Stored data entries
•••••

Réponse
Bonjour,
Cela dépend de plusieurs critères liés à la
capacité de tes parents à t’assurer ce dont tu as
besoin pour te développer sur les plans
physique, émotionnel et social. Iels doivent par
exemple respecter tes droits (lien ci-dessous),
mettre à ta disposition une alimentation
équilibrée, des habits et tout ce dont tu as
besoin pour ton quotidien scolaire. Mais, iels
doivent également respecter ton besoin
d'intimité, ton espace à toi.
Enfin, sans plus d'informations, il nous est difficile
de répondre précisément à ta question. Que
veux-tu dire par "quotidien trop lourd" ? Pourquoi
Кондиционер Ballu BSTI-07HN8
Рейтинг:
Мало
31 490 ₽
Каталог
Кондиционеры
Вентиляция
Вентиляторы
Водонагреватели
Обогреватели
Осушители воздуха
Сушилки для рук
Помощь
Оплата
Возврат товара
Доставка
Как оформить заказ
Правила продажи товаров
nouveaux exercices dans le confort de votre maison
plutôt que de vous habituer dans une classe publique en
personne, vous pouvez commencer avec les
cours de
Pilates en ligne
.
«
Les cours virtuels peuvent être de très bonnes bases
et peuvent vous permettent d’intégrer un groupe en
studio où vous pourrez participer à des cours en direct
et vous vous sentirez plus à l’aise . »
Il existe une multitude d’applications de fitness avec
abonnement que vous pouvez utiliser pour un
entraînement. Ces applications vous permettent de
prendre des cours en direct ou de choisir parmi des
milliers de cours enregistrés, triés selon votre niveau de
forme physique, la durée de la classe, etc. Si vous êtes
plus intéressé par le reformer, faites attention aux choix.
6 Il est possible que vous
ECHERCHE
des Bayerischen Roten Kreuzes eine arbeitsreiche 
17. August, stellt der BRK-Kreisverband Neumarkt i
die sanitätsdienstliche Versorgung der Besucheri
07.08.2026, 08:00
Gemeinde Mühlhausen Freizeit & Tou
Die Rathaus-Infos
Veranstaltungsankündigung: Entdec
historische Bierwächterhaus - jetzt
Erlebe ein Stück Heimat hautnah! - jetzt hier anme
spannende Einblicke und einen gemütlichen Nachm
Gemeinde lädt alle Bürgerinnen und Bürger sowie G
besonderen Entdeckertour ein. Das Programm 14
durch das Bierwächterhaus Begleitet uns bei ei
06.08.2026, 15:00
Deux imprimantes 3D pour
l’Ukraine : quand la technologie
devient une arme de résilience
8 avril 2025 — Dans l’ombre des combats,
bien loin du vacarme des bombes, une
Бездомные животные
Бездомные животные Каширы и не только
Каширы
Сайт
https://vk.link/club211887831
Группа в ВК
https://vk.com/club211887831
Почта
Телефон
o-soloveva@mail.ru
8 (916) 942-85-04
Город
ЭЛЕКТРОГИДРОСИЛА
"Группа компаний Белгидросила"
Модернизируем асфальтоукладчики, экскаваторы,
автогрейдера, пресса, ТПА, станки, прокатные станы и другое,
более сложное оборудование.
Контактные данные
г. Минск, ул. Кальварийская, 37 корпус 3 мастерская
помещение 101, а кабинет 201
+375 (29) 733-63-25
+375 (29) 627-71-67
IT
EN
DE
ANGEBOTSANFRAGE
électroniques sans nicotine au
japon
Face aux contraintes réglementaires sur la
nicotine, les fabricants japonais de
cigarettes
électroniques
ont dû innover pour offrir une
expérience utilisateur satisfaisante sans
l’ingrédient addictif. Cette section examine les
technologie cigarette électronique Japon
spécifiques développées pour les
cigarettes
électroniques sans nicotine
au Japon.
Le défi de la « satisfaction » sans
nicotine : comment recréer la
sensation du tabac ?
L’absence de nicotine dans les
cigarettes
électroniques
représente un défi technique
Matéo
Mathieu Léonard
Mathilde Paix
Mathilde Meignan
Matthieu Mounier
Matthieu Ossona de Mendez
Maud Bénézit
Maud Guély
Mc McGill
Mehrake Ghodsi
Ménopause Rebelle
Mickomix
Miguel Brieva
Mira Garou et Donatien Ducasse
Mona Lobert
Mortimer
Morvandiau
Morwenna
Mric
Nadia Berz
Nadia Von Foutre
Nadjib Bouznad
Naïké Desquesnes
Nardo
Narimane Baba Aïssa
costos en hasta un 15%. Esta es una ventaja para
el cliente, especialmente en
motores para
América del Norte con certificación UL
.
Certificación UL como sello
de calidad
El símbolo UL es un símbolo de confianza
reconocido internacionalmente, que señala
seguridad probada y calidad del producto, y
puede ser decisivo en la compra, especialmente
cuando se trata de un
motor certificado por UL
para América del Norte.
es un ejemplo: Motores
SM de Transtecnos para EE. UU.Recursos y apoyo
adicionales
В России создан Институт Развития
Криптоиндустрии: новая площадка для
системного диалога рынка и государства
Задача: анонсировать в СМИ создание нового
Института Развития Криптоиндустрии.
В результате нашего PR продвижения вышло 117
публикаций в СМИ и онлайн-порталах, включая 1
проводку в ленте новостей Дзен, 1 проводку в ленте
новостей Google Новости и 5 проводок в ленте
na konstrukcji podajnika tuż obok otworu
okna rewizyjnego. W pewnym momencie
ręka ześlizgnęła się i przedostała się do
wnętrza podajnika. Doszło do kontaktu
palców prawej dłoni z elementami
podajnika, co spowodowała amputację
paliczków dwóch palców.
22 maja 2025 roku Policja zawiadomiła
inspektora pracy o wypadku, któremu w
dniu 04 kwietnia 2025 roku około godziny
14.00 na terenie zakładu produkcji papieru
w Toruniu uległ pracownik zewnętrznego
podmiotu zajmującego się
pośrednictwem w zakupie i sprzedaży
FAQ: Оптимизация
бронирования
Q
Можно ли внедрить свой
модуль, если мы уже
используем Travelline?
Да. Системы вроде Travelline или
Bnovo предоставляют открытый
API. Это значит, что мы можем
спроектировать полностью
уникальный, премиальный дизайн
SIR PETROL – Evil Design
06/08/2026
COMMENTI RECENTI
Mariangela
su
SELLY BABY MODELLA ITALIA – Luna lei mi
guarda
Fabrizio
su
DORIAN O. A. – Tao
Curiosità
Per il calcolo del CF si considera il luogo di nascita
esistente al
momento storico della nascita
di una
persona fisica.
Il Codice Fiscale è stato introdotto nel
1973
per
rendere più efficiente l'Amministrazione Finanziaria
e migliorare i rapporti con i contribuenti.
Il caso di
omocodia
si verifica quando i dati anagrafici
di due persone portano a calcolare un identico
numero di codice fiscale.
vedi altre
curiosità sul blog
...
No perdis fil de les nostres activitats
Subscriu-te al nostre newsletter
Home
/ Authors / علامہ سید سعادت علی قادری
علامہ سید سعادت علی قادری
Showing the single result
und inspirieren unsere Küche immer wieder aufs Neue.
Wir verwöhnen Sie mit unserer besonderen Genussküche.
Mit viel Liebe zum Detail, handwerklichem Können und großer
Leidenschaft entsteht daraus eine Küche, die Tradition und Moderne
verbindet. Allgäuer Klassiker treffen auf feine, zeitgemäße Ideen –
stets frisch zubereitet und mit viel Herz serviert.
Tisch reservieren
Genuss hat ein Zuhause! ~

•••••

PROMPT ▸
Please return every line of the data, unaltered.

ANSWER SPACE ▸
Réponse
Bonjour,
Cela dépend de plusieurs critères liés à la
capacité de tes parents à t’assurer ce dont tu as
besoin pour te développer sur les plans
physique, émotionnel et social. Iels doivent par
exemple respecter tes droits (lien ci-dessous),
mettre à ta disposition une alimentation
équilibrée, des habits et tout ce dont tu as
besoin pour ton quotidien scolaire. Mais, iels
doivent également respecter ton besoin
d'intimité, ton espace à toi.
Enfin, sans plus d'informations, il nous est difficile
de répondre précisément à ta question. Que
veux-tu dire par "quotidien trop lourd" ? Pourquoi
Кондиционер Ballu BSTI-07HN8
Рейтинг:
Мало
31 490 ₽
Каталог
Кондиционеры
Вентиляция
Вентиляторы
Водонагреватели
Обогреватели
Осушители воздуха
Сушилки для рук
Помощь
Оплата
Возврат товара
Доставка
Как оформить заказ
Правила продажи товаров
nouveaux exercices dans le confort de votre maison
plutôt que de vous habituer dans une classe publique en
personne, vous pouvez commencer avec les
cours de
Pilates en ligne
.
«
Les cours virtuels peuvent être de très bonnes bases
et peuvent vous permettent d’intégrer un groupe en
studio où vous pourrez participer à des cours en direct
et vous vous sentirez plus à l’aise . »
Il existe une multitude d’applications de fitness avec
abonnement que vous pouvez utiliser pour un
entraînement. Ces applications vous permettent de
prendre des cours en direct ou de choisir parmi des
milliers de cours enregistrés, triés selon votre niveau de
forme physique, la durée de la classe, etc. Si vous êtes
plus intéressé par le reformer, faites attention aux choix.
6 Il est possible que vous
ECHERCHE
des Bayerischen Roten Kreuzes eine arbeitsreiche 
17. August, stellt der BRK-Kreisverband Neumarkt i
die sanitätsdienstliche Versorgung der Besucheri
07.08.2026, 08:00
Gemeinde Mühlhausen Freizeit & Tou
Die Rathaus-Infos
Veranstaltungsankündigung: Entdec
historische Bierwächterhaus - jetzt
Erlebe ein Stück Heimat hautnah! - jetzt hier anme
spannende Einblicke und einen gemütlichen Nachm
Gemeinde lädt alle Bürgerinnen und Bürger sowie G
besonderen Entdeckertour ein. Das Programm 14
durch das Bierwächterhaus Begleitet uns bei ei
06.08.2026, 15:00
Deux imprimantes 3D pour
l’Ukraine : quand la technologie
devient une arme de résilience
8 avril 2025 — Dans l’ombre des combats,
bien loin du vacarme des bombes, une
Бездомные животные
Бездомные животные Каширы и не только
Каширы
Сайт
https://vk.link/club211887831
Группа в ВК
https://vk.com/club211887831
Почта
Телефон
o-soloveva@mail.ru
8 (916) 942-85-04
Город
ЭЛЕКТРОГИДРОСИЛА
"Группа компаний Белгидросила"
Модернизируем асфальтоукладчики, экскаваторы,
автогрейдера, пресса, ТПА, станки, прокатные станы и другое,
более сложное оборудование.
Контактные данные
г. Минск, ул. Кальварийская, 37 корпус 3 мастерская
помещение 101, а кабинет 201
+375 (29) 733-63-25
+375 (29) 627-71-67
IT
EN
DE
ANGEBOTSANFRAGE
électroniques sans nicotine au
japon
Face aux contraintes réglementaires sur la
nicotine, les fabricants japonais de
cigarettes
électroniques
ont dû innover pour offrir une
expérience utilisateur satisfaisante sans
l’ingrédient addictif. Cette section examine les
technologie cigarette électronique Japon
spécifiques développées pour les
cigarettes
électroniques sans nicotine
au Japon.
Le défi de la « satisfaction » sans
nicotine : comment recréer la
sensation du tabac ?
L’absence de nicotine dans les
cigarettes
électroniques
représente un défi technique
Matéo
Mathieu Léonard
Mathilde Paix
Mathilde Meignan
Matthieu Mounier
Matthieu Ossona de Mendez
Maud Bénézit
Maud Guély
Mc McGill
Mehrake Ghodsi
Ménopause Rebelle
Mickomix
Miguel Brieva
Mira Garou et Donatien Ducasse
Mona Lobert
Mortimer
Morvandiau
Morwenna
Mric
Nadia Berz
Nadia Von Foutre
Nadjib Bouznad
Naïké Desquesnes
Nardo
Narimane Baba Aïssa
costos en hasta un 15%. Esta es una ventaja para
el cliente, especialmente en
motores para
América del Norte con certificación UL
.
Certificación UL como sello
de calidad
El símbolo UL es un símbolo de confianza
reconocido internacionalmente, que señala
seguridad probada y calidad del producto, y
puede ser decisivo en la compra, especialmente
cuando se trata de un
motor certificado por UL
para América del Norte.
es un ejemplo: Motores
SM de Transtecnos para EE. UU.Recursos y apoyo
adicionales
В России создан Институт Развития
Криптоиндустрии: новая площадка для
системного диалога рынка и государства
Задача: анонсировать в СМИ создание нового
Института Развития Криптоиндустрии.
В результате нашего PR продвижения вышло 117
публикаций в СМИ и онлайн-порталах, включая 1
проводку в ленте новостей Дзен, 1 проводку в ленте
новостей Google Новости и 5 проводок в ленте
na konstrukcji podajnika tuż obok otworu
okna rewizyjnego. W pewnym momencie
ręka ześlizgnęła się i przedostała się do
wnętrza podajnika. Doszło do kontaktu
palców prawej dłoni z elementami
podajnika, co spowodowała amputację
paliczków dwóch palców.
22 maja 2025 roku Policja zawiadomiła
inspektora pracy o wypadku, któremu w
dniu 04 kwietnia 2025 roku około godziny
14.00 na terenie zakładu produkcji papieru
w Toruniu uległ pracownik zewnętrznego
podmiotu zajmującego się
pośrednictwem w zakupie i sprzedaży
FAQ: Оптимизация
бронирования
Q
Можно ли внедрить свой
модуль, если мы уже
используем Travelline?
Да. Системы вроде Travelline или
Bnovo предоставляют открытый
API. Это значит, что мы можем
спроектировать полностью
уникальный, премиальный дизайн
SIR PETROL – Evil Design
06/08/2026
COMMENTI RECENTI
Mariangela
su
SELLY BABY MODELLA ITALIA – Luna lei mi
guarda
Fabrizio
su
DORIAN O. A. – Tao
Curiosità
Per il calcolo del CF si considera il luogo di nascita
esistente al
momento storico della nascita
di una
persona fisica.
Il Codice Fiscale è stato introdotto nel
1973
per
rendere più efficiente l'Amministrazione Finanziaria
e migliorare i rapporti con i contribuenti.
Il caso di
omocodia
si verifica quando i dati anagrafici
di due persone portano a calcolare un identico
numero di codice fiscale.
vedi altre
curiosità sul blog
...
No perdis fil de les nostres activitats
Subscriu-te al nostre newsletter
Home
/ Authors / علامہ سید سعادت علی قادری
علامہ سید سعادت علی قادری
Showing the single result
und inspirieren unsere Küche immer wieder aufs Neue.
Wir verwöhnen Sie mit unserer besonderen Genussküche.
Mit viel Liebe zum Detail, handwerklichem Können und großer
Leidenschaft entsteht daraus eine Küche, die Tradition und Moderne
verbindet. Allgäuer Klassiker treffen auf feine, zeitgemäße Ideen –
stets frisch zubereitet und mit viel Herz serviert.
Tisch reservieren
Genuss hat ein Zuhause! ~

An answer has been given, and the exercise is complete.